REFRESH MATERIALIZED VIEW analytics.mv_customers_geography;

Example 2: Product Revenue Snapshot

Revenue aggregation is computationally expensive.

Revenue snapshots support:

  • High-performance dashboards
  • Revenue trend monitoring
  • Executive reporting

Materialized View Definition

CREATE MATERIALIZED VIEW analytics.mv_product_revenue AS
SELECT
    p.product_id,
    p.product_name,
    p.category,
    SUM(oi.quantity)           AS total_qty,
    SUM(oi.quantity * p.price) AS revenue
FROM analytics.products p
LEFT JOIN analytics.order_items oi
    ON oi.product_id = p.product_id
GROUP BY p.product_id, p.product_name, p.category;

Refreshing the View

REFRESH MATERIALIZED VIEW analytics.mv_product_revenue;

Example 3: Active Orders Snapshot

Operational dashboards often require fast access to active orders.
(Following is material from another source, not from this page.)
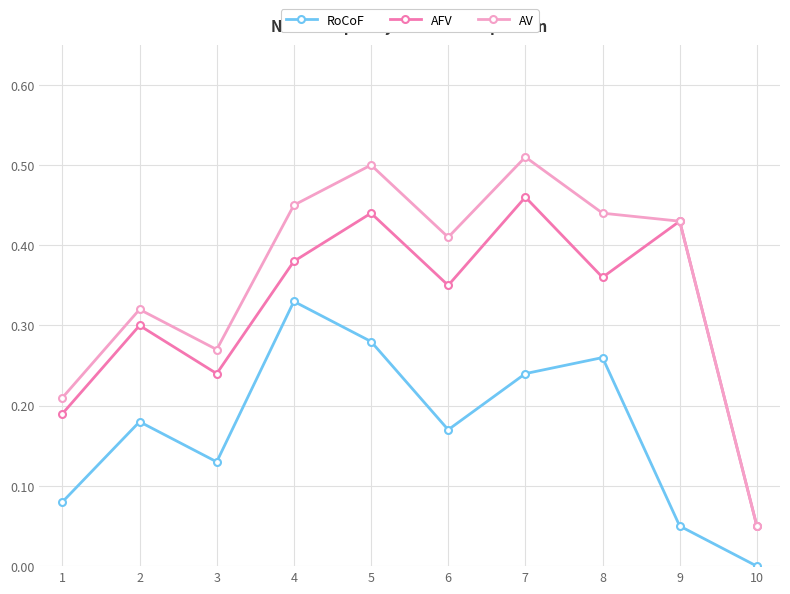

Is the value of AV at 10 greater than the value of RoCoF at 5?

No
Active order snapshots are used in:

  • SLA monitoring
  • Live operational dashboards
  • Alerting systems

Materialized View Definition

CREATE MATERIALIZED VIEW analytics.mv_active_orders AS
SELECT
    order_id,
    customer_id,
    order_date,
    status
FROM analytics.orders
WHERE analytics.fn_order_activity(status) = 'Active';

Refreshing the View

REFRESH MATERIALIZED VIEW analytics.mv_active_orders;

Views vs Materialized Views

Aspect View Materialized View
Data Storage No Yes
Data Freshness Always current Stale until refreshed
Performance Depends on base tables Fast (precomputed)
Refresh Required No Yes
Can Be Indexed No Yes
Typical Usage Semantic layer BI, dashboards, caching

Views vs Materialized Views vs Functions vs Stored Procedures

Aspect View Materialized View Function Stored Procedure
Purpose Query abstraction Cached dataset Calculation Workflow
Stores Data No Yes No No
Accept Parameters No No Yes Yes
Modify Data No No No Yes
Use in SELECT Yes Yes Yes No
Control Flow No No No Yes
Performance Role Readability Speed Logic reuse Orchestration
Important
  • Views define logical semantics
  • Materialized views define physical snapshots
  • Functions define value-level logic
  • Stored procedures define actions and workflows

Try Youself

Try to :

combining Views + UDFs + Stored Procedures into analytical pipelines.